# CO2 diffusion for a yeast-based system



## daizeUK (10 Oct 2013)

I'd like to try a yeast-based CO2 system for my 120L tank and looking into diffusion methods.

I was hoping to use an inline atomiser but I've heard that yeast won't generate enough pressure to make it work.  I assume an inline reactor would have the same problem.
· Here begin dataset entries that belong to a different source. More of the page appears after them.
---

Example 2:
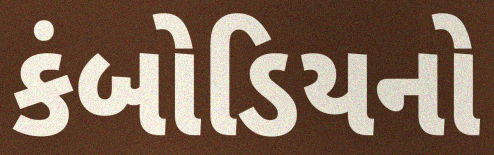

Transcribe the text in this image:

કંબોડિયનો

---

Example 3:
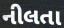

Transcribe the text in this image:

નીલતા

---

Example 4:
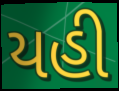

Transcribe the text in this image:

યહી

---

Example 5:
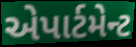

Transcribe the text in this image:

એપાર્ટમેન્ટ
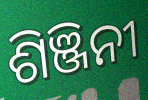
ଶିଞ୍ଜିନୀ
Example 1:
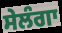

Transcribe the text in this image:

ਸੇਲੰਗਾ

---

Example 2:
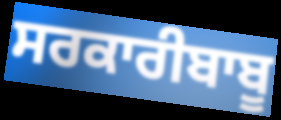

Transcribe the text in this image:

ਸਰਕਾਰੀਬਾਬੂ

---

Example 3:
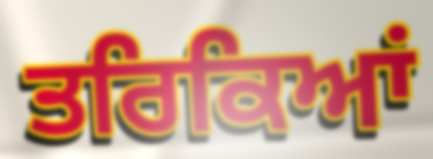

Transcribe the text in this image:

ਤਰਿਕਿਆਂ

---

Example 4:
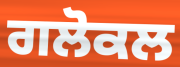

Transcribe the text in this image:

ਗਲੋਕਲ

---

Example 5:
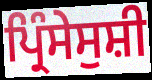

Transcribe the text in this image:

ਪ੍ਰਿੰਸੇਸੁਸ਼ੀ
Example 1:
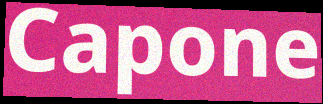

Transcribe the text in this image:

Capone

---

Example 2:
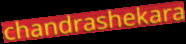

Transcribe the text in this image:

chandrashekara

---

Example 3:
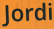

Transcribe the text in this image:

Jordi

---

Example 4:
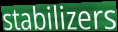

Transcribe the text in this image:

stabilizers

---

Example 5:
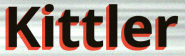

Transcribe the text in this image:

Kittler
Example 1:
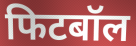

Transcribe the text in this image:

फिटबॉल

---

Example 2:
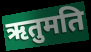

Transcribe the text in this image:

ऋतुमति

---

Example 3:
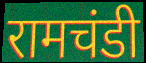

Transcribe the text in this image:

रामचंडी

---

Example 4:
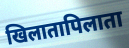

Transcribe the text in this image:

खिलातापिलाता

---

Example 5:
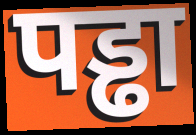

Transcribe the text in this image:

पड्ढा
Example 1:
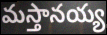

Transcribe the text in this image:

మస్తానయ్య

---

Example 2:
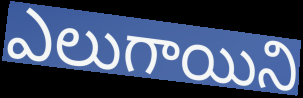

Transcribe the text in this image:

ఎలుగాయిని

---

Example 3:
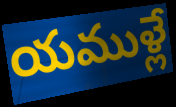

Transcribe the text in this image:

యముళ్లే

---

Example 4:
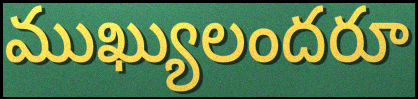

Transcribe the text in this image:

ముఖ్యులందరూ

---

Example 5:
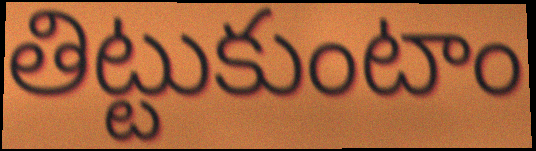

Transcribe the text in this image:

తిట్టుకుంటాం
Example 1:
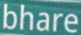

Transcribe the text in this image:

bhare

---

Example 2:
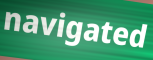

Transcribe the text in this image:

navigated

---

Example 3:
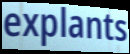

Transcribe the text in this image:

explants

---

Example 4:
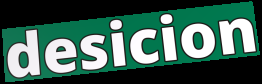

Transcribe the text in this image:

desicion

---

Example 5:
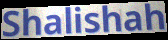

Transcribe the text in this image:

Shalishah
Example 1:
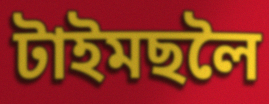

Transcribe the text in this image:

টাইমছলৈ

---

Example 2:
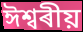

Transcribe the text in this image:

ঈশ্বৰীয়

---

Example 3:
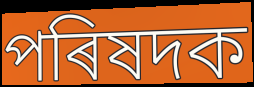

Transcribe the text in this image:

পৰিষদক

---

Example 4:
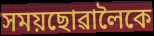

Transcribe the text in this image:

সময়ছোৱালৈকে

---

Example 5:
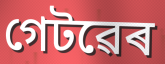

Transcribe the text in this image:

গেটৱেৰ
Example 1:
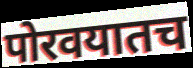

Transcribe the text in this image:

पोरवयातच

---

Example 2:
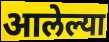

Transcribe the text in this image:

आलेल्या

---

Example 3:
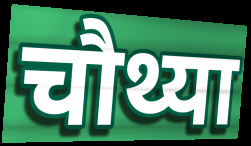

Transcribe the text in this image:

चौथ्या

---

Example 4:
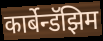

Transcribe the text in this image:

कार्बेन्डॅझिम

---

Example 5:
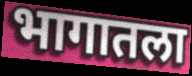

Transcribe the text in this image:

भागातला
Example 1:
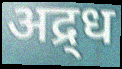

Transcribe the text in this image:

अद्र्ध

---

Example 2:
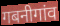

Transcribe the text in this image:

गबनीगांव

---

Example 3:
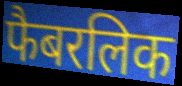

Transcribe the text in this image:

फैबरलिक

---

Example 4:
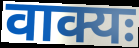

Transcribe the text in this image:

वाक्यः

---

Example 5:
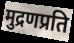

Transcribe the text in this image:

मुद्रणप्रति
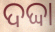
ଦଦ୍ଦା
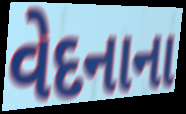
વેદનાના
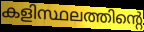
കളിസ്ഥലത്തിന്റെ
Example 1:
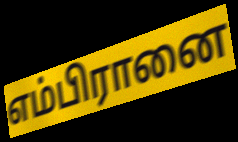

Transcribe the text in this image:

எம்பிரானை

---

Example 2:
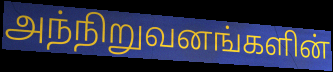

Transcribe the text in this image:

அந்நிறுவனங்களின்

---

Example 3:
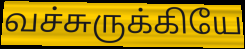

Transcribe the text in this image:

வச்சுருக்கியே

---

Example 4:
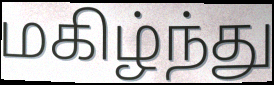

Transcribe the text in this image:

மகிழ்ந்து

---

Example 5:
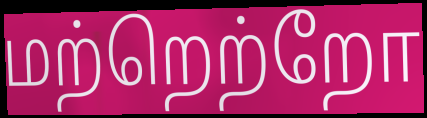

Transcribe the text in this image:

மற்றெற்றோ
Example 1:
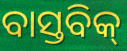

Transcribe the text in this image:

ବାସ୍ତବିକ୍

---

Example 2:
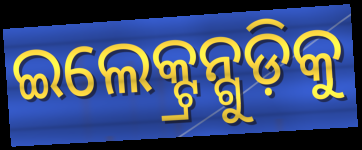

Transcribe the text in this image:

ଇଲେକ୍ଟ୍ରନ୍ଗୁଡ଼ିକୁ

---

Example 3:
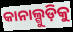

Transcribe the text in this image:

କାନାଲ୍ଗୁଡ଼ିକୁ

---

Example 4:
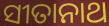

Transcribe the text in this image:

ସୀତାନାଥ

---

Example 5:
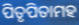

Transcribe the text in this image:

ପିତୃପିତାମହ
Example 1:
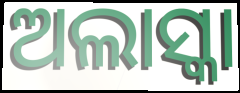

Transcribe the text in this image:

ଅଲାସ୍କା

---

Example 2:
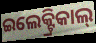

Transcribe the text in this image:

ଇଲେକ୍ଟ୍ରିକାଲ୍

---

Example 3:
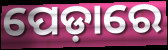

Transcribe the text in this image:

ପେଡ଼ାରେ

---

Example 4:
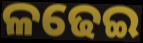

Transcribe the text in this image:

ଳଢେଇ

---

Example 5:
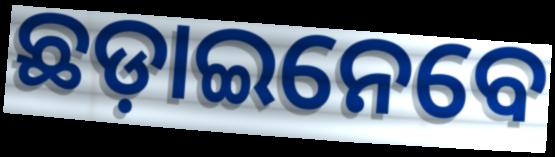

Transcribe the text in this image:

ଛଡ଼ାଇନେବେ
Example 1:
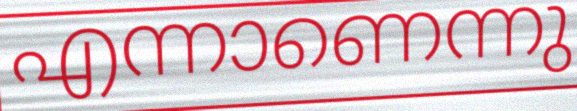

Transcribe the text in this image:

എന്നാണെന്നു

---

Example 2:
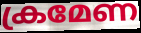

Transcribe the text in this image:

ക്രമേണ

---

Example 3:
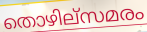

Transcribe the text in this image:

തൊഴില്സമരം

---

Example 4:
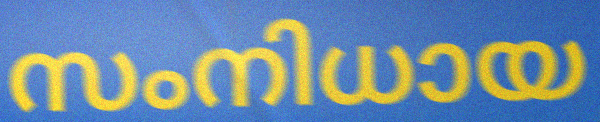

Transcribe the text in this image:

സംനിധായ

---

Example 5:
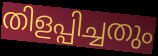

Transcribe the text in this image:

തിളപ്പിച്ചതും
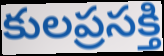
కులప్రసక్తి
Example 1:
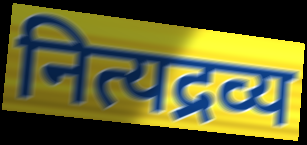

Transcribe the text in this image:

नित्यद्रव्य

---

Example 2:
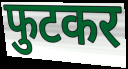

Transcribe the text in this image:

फुटकर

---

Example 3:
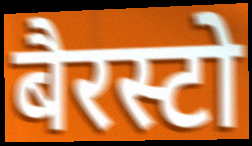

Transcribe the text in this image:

I've been reading other posts and it sounds like a diffuser under the filter intake is the best method.  I have some questions:

Is it better to use a diffuser placed under the filter intake or simply stick the CO2 tube directly into the intake strainer?
I've read that doing this will damage my impeller or make my filter 'burp'.  Anyone experienced this?
I've also read that yeast-produced bubbles have a slime coat which will muck up my equipment, how bad is it?
I've got hard water and worried about small diffuser holes scaling up, any tips for keeping them working efficiently?
Is there any difference between different brands of diffuser, e.g. Fluval vs Neutro vs TMC?


----------



## NattyAntlers (10 Oct 2013)

1. I run a ceramic diffuser below the spray bars (because of number 2)
2. When I tried this to get the co2 high enough it would cause the filter to burp and also there was a lot of unused c02 left in the filter, it was tricky to use co2 economically.
3. I did run a yeast based system for a short while but through a in tank reactor, worked quit well to be honest, dont know about the slime coat.
4. My tap water is definitely hard, I clean the diffuser in bleach once a month seems to work well, read recently that someone uses de-scaler as well but would like more info on this before I try.
5. the Fluval diffuser has good reviews, its what I use and have no experience of any others, 1 poster did have a lot of problems with theirs and large bubbles escaping around the fitting, I dont know if it was resolved, mine has given me no problems. Buy a second disc to swap when one becomes dirty.


----------



## jacaranda (10 Oct 2013)

you could try just having the co2 going directly into your filter inlet, a lot of people have theirs this way


----------



## daizeUK (10 Oct 2013)

Thanks for the answers.

When you say directly into the inlet, do you mean without a diffuser?
I'm thinking that a diffuser might make the bubbles smaller before they go into the filter and cause less 'burping'


----------



## jacaranda (10 Oct 2013)

You could have a diffuser under the intake or just have the co2 tube going into the intake with no diffuser attached. I don't have a huge amount of experience with this but	 
the co2 tube into the filter intake worked for me. I think it works better with a faster flow rate


----------



## ceg4048 (10 Oct 2013)

The OP is strongly advised against using a yeast based CO2 method. He is only asking for Trouble....with a capital "T".

Cheers,


----------



## Lauris (10 Oct 2013)

I was using yeast + sugar nearly for a year and I will never go back.
Just off it.. to research how the system works and to have "something
better than nothing" ..it works.. otherwise it is a hustle to keep it running
with +/- stable co2 levels in tank. 125L - 2 L bottle of mix - changing every
week. Cleaning diffuser every week. Mist from diffuser will be OK 
for first week (if diffuser is new) and every 1st 3 days after cleaning it in
solution weekly.. I'm glad I went through this and no matter what - I will never 
do it again. plants were growing well. Algae too.


----------



## daizeUK (10 Oct 2013)

Thanks. There are members of my household who are strongly opposed to having pressurized canisters in the house hence yeast is my best compromise at this point.
I will add that the setup will be mostly undemanding plants and low light (30W plus reflectors over 32 gallons, 50cm deep).
Can you explain what kind of trouble you expect I will have?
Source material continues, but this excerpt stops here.